Il y est question de la fin de vie volontaire. « C’est un film très important pour moi, l’histoire d’un homme victime d’un AVC et qui demande à ses filles de l’aider à mourir. Un rôle de composition, émouvant et drôle, une histoire vraie » … et profondément d’actualité. Le ton se fait plus grave, tant le sujet n’est pas simple à appréhender et c’est alors qu’apparaît Antoine Duléry, qui logeait à l’hôtel. Evidemment, l’imitacteur ne put s’empêcher de lui tomber dans les bras et d’en faire des tonnes, comme à chacune de ses apparitions durant ce festival. La bonne humeur a ceci d’exaltant qu’elle est communicative et la sobriété de l’un tranche avec l’excentricité de l’autre.
On en revient à ses débuts, d’abord chez François Truffaud pour « Une belle fille comme moi » (1972) puis « Toute une vie » de Claude Lellouch (1974) puis tant d’autres, jusqu’au climax de « trois hommes et un couffin », de Coline Serreau (1985), « le film qui a tout déclenché ». On lui parle de quelques rôles marquants, dont le moins visuel d’entre tous, la voix off d’Amélie Poulain (2001), de Jean-Pierre Jeunet, qui mérite quelque explication tant elle est indissociable de l’histoire.
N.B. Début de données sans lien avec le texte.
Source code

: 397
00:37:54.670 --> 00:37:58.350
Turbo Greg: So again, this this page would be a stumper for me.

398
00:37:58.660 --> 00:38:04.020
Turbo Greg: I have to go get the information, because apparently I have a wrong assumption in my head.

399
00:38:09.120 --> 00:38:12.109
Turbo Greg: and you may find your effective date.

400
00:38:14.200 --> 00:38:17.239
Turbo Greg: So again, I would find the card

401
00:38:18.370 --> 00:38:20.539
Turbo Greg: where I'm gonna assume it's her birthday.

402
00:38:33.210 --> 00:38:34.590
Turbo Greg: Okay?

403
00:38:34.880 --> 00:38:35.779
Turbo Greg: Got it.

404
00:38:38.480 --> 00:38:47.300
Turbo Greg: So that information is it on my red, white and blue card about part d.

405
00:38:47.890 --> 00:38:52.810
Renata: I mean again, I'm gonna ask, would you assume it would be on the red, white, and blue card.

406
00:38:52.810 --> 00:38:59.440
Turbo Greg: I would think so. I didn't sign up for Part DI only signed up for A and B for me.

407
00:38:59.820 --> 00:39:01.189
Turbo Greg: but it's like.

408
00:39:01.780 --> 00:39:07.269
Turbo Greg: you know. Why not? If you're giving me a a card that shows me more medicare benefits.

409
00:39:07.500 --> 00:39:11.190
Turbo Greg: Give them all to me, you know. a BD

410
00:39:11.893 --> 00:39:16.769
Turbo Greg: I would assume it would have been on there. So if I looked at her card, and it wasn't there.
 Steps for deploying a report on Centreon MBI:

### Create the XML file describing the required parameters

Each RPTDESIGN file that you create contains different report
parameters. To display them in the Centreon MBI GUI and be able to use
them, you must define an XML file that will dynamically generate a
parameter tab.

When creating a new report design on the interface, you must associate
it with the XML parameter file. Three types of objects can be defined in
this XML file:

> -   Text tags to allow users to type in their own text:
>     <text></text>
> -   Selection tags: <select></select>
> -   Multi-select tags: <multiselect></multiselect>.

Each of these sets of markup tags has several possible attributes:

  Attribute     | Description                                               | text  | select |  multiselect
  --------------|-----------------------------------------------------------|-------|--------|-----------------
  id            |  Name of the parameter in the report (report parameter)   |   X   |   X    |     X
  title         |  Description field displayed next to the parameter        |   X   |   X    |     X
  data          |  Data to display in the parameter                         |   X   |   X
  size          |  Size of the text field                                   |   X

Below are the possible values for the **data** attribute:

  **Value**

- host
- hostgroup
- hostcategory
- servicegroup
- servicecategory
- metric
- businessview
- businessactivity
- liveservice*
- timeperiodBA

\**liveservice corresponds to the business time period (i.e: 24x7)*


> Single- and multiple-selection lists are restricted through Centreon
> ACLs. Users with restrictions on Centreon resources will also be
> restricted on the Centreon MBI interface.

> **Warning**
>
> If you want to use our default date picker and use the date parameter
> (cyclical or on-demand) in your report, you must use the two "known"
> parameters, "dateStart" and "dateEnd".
Un personnage à part entière : « Ils cherchaient une voix mais ne la trouvaient pas. Parallèlement, je tournais un film de Jean Becker et ils m’ont essayé. J’avais fait pas mal de voix off avant, j’ai enregistré pas mal de romans, pour des radios notamment, j’aime assez. Il y a une citation que j’aime, d’Orson Welles, ‘L’avantage de la radio sur le cinéma, c’est qu’à la radio l’écran est plus large.’ Quand on écoute la radio, on est actif, concentré, j’y ai toujours été sensible ». Acteur tout terrain, André Dussollier s’épanouit dans la diversité, « j’aime ne pas être dans une seule couleur même si j’apprécie la comédie. Faire rire, c’est palpable, la réaction est immédiate ». On attend l’homme aux 50 ans de carrière fin 2022 dans « le Torrent », d’Anne le Ny et en 2023 dans « Madeleine » de François Ozon. Jamais rassasié malgré ses quelque 140 pellicules au compteur. Géant, c’est le mot…
* Pascal Thomas a réalisé la trilogie tirée des romans d’Agatha Christie « Mon petit doigt m’a dit… » (2005), « le crime est notre affaire » (2008) et « Associés contre le crime » (2012).